22 Jun Letter to the Irish Independent, 22nd June 2019. ‘Let’s look at the evidence when it comes to cannabis’
Peter Reynolds of CLEAR confronts the reefer madness of Irish psychiatrist, Professor Patricia Casey.
See her original column: ‘Dangers of sleepwalking into legalisation of cannabis use’
In response to Patricia Casey (Dangers of sleepwalking into legalisation of cannabis use’, 15th June 2019), how much longer must we be berated by the sort of arguments that Professor Casey puts forward? At best her column is disingenuous and misleading.
The ‘Cannabis Risk Alliance’ was directly contradicted by another group, similarly qualified, just a few days later and by the overwhelming weight of medical and scientific opinion around the world.

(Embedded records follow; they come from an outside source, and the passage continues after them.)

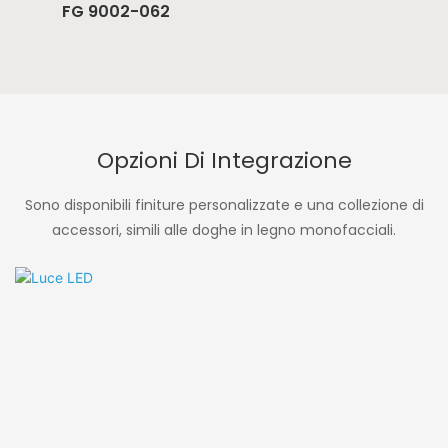
FG 9002-062
Opzioni Di Integrazione
Sono disponibili finiture personalizzate e una collezione di
accessori, simili alle doghe in legno monofacciali.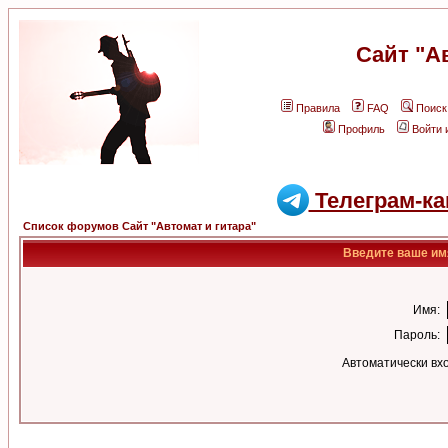
Сайт "А
Правила
FAQ
Поиск
Профиль
Войти 
Телеграм-ка
Список форумов Сайт "Автомат и гитара"
Введите ваше имя
Имя:
Пароль:
Автоматически вх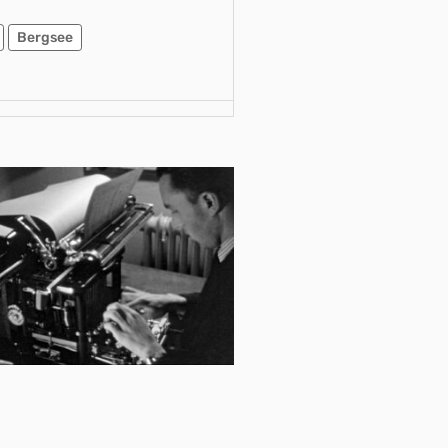
Bergsee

Research shows the risk of mental illness with cannabis is one in 20,000. By comparison the risk of being struck by lightning is one in 3000.
Medical cannabis is not “use of cannabis of the CBD variety”. Bedrocan, the leading EU medical cannabis supplier has three products with THC content of 22%, 13.5% and 14%. It’s clear Professor Casey simply doesn’t understand the subject.

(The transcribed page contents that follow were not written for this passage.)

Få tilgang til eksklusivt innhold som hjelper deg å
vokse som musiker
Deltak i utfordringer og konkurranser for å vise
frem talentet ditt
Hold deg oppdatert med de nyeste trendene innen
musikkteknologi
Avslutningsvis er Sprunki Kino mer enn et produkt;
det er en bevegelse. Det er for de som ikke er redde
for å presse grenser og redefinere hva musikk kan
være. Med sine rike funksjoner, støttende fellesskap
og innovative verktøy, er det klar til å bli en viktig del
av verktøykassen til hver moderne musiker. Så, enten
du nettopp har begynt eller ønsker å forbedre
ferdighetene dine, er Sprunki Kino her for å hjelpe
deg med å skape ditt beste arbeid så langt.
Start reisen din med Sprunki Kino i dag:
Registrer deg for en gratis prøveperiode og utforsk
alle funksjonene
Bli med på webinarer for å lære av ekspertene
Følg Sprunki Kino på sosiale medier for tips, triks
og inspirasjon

Cannabis has been used as medicine for more than 5,000 years and doctors around the world now prescribe it with enormous benefit to patients. Some 99% of Irish doctors have not been educated in the endocannabinoid system, through which cannabis works. In other countries, medical cannabis has special regulations. Trying to regulate a 500 molecule medicine in the same way as single molecule pharmaceutical product is impossible.

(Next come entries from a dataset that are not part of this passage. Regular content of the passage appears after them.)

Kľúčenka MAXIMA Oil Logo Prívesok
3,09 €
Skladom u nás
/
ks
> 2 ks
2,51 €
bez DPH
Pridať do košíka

Professor Casey is wrong about the Netherlands. By separating the cannabis market from hard drugs, the rate of heroin addiction is one-sixth that of Ireland. So talk about a ‘slippery slope’ and a “softening up process” is simply mischievous.
I agree that government must be careful of vested interest groups but these include doctors funded by pharmaceutical companies. Psychiatrists only see people with a problem and are blind to the benefits that 99% of people experience.
Can cannabis be misused and cause harm? Yes. Is the risk as great as with alcohol or tobacco? No. Is it any more than with coffee, bacon or chocolate? Not really. It really is time we acted in accordance with the evidence and not on scaremongering which verges on hysteria.